Ignatius Joseph Kasimo Hendrowahyono (lahir di Yogyakarta, Hindia Belanda, 10 April 1900 – meninggal di Jakarta, 1 Agustus 1986 pada umur 86 tahun) adalah salah seorang pelopor kemerdekaan Indonesia. Ia juga merupakan salah seorang pendiri Partai Katolik Indonesia.
Selain itu ia juga pernah menjabat sebagai beberapa Menteri setelah Indonesia merdeka. Ia jugalah yang memberi teladan bahwa berpolitik itu adalah pengorbanan tanpa pamrih. Berpolitik selalu memakai beginsel atau prinsip yang harus dipegang teguh.
Seperti yang disampaikan oleh pemimpin umum harian Kompas, Jakob Oetama, ia adalah salah satu tokoh yang menjunjung tinggi moto "salus populi suprema lex", yang berarti kepentingan rakyat, hukum tertinggi, yang merupakan cermin etika berpolitik yang nyaris klasik dari tangan dirinya ...
Ignatius Joseph Kasimo Hendrowahyono yang dilahirkan di Yogyakarta adalah anak kedua dari sebelas bersaudara. Orangtuanya adalah Dalikem dan Ronosentika, seorang prajurit Keraton Yogyakarta, dan seorang tokoh yang memperjuangkan hak-hak anak jajahan. Maka sejak kecil IJ Kasimo dididik sesuai dengan tradisi keraton. Dengan demikian, ia merasakan dan paham benar dengan cara hidup keraton yang semuanya berpusat pada Sultan.
Ketika kakak tertuanya dipersiapkan mengganti ayahnya, maka Kasimo menggantikan posisi dan sekaligus bertanggung jawab sebagai anak laki-laki tertua. Ia harus bekerja keras membantu ibunya mengurus rumah tangga.
Setelah lulus dari Bumi Putra Gading, Kasimo masuk sekolah di Muntilan yang didirikan oleh Romo van Lith. Kasimo saat itu tinggal di asrama, dan dia kemudian tertarik untuk belajar agama Katolik dan pada hari raya Paskah pada bulan April 1913 pada usia 13 tahun, Kasimo dibaptis secara Katolik dan mendapat nama baptis Ignatius Joseph.

• BAGIAN DATA:
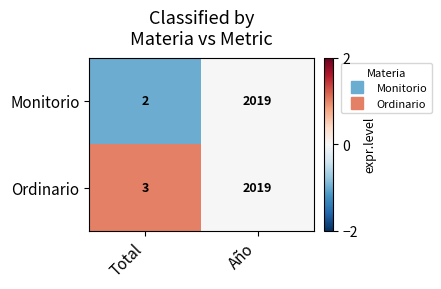

Count the number of data series in this chart.

2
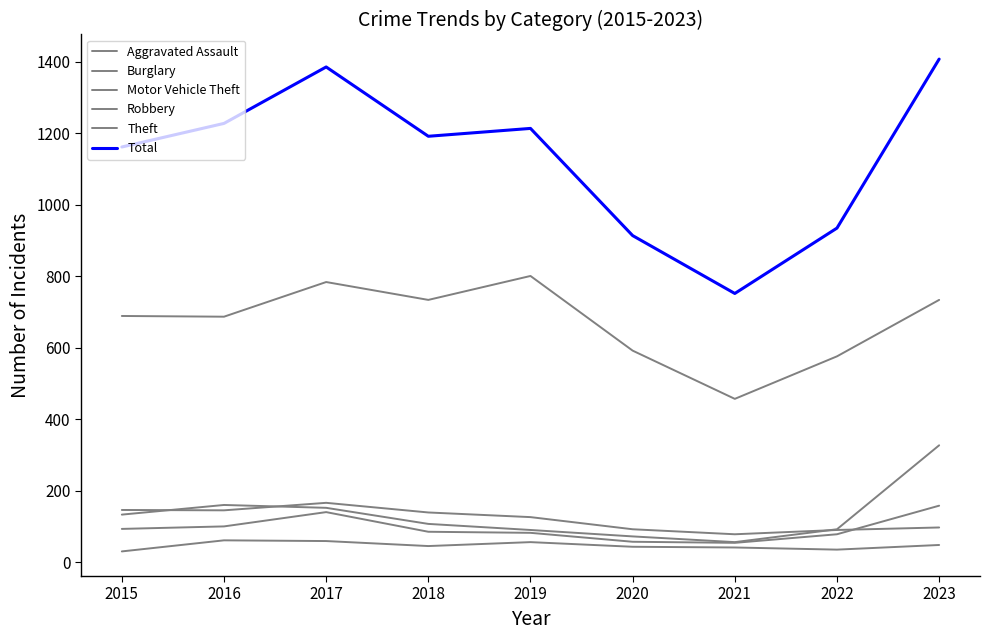

Which series has the widest spread of values?

Total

• PETUNJUK TUGAS:
1. Menurut teks tentang I.J. Kasimo, mengapa Kasimo harus menggantikan posisi sebagai anak laki-laki tertua dan bekerja keras membantu ibunya? Jelaskan dalam satu sampai tiga kalimat.
2. Bagaimana paragraf dalam teks tentang I.J. Kasimo yang diawali "Setelah lulus dari Bumi Putra Gading" dapat ditulis ulang secara lebih ringkas tanpa menghilangkan fakta utamanya?
3. Sambunglah teks tentang I.J. Kasimo, dimulai setelah kalimat terakhirnya.

• JAWABAN BERNOMOR:
1. Kakak tertua Kasimo dipersiapkan untuk menggantikan ayah mereka. Karena itu, Kasimo mengambil posisi sekaligus tanggung jawab sebagai anak laki-laki tertua dan harus bekerja keras membantu ibunya mengurus rumah tangga.

2. Seusai lulus dari Bumi Putra Gading, Kasimo bersekolah dan tinggal di asrama sekolah di Muntilan yang didirikan Romo van Lith. Di sana ia tertarik mempelajari agama Katolik. Ia dibaptis pada hari raya Paskah bulan April 1913, dalam usia 13 tahun, dengan nama baptis Ignatius Joseph.

3.
Setelah dewasa, ia menjadi guru pertanian sekaligus mengajar agama di Tegal dan Surakarta dan juga getol terlibat aktif dalam dunia sosial politik kebangsaan.
Sesudah proklamasi kemerdekaan NKRI dan kalahnya Jepang oleh sekutu, Ignatius Joseph Kasimo menjadi anggota Komite Nasional Pusat yang bertugas sebagai organ konsultatif dari Presiden dan wakilnya.
Adapun sebagai ganti Partai Politik Katolik Indonesia, didirikanlah Partai Katolik Republik Indonesia pada 8 Desember 1945 (Hari Raya Maria Immaculata). Program utama partai ini adalah membela Republik Indonesia dan memperkuat keberadaan negara yang baru lahir ini.
Kasimo pastinya adalah salah satu tokoh founding fathers Indonesia, dimana dia pernah menjabat sebagai Menteri Perdagangan dan Menteri Pertanian di era awal berdirinya Indonesia di bawah kepemimpinan Soekarno.
“Kasimo telah memimpin Nusantara menjadi bangsa yang merdeka. Setelah kemerdekaan, ia membina nasionalisme dan patriotisme Indonesia. Kasimo juga memberi ‘tenaga keindonesiaan’ bagi umat Katolik di Nusantara ini." (Hary Tjan Silalahi, CSIS).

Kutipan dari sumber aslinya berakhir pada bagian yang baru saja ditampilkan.